Jeffrey D. Hammond - KeyBanc Capital Markets Inc., Research Division

So what -- can you give us a sense of what the MRO piece would run at for -- because you said North America, I think, down 6%. What would distribution have been running at?

Carl R. Christenson

Quarter-over-quarter, so compared to last year?

Jeffrey D. Hammond - KeyBanc Capital Markets Inc., Research Division

Yes.

Carl R. Christenson

Oh, boy. Maybe I can get back to you on that, Jeff. Yes.

Jeffrey D. Hammond - KeyBanc Capital Markets Inc., Research Division

Okay. And then just as you've looked into kind of June picking up and into July, were there any specific end markets that stood out? That -- where you're seeing some inflection points to the good?

Carl R. Christenson

It was across the board, very good order rates, but we did have some of the ag business that we've been working on. We had one of the largest orders we've ever gotten in the company during -- for an ag project we've been working on. That was pretty exciting.
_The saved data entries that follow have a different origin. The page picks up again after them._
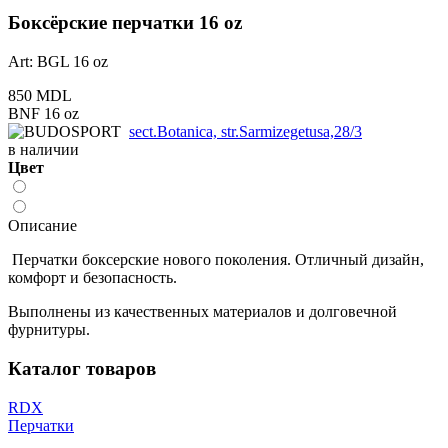
Боксёрские перчатки 16 oz
Art: BGL 16 oz
850 MDL
BNF 16 oz
sect.Botanica, str.Sarmizegetusa,28/3
в наличии
Цвет
Описание
Перчатки боксерские нового поколения. Отличный дизайн,
комфорт и безопасность.
Выполнены из качественных материалов и долговечной
фурнитуры.
Каталог товаров
RDX
Перчатки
And then I think in the energy piece, which had been down, we saw a little bit more pickup there that was very encouraging. Let's see. Now we've seen some requests in the steel business, which we haven't seen any project work for. It's been -- they've been very tight on capital spending, but we've seen some requests. They didn't -- they weren't orders, but they were requests for quotation that we haven't seen for a while. So I think there's the -- some of the later-cycle, higher capital-intensive businesses are probably where we've seen the activity pickup at a little faster rate than some of the other -- the incoming orders were pretty good across the board.

Operator

At this time, there are no further questions. I would like to turn the floor back to management for any closing comments.

Carl R. Christenson

Thank you. Thanks, Jen, and we enjoyed seeing many of you at our first-ever Investor Day back in May, and we were very pleased to have reported progress today on some of the initiatives that we discussed during that meeting.

I'd like to thank you for joining us this afternoon, and we look forward to updating you on our progress in the future. Thank you.

Operator

Thank you. Ladies and gentlemen, this concludes today's teleconference. You may disconnect your lines at this time. Thank you for your participation.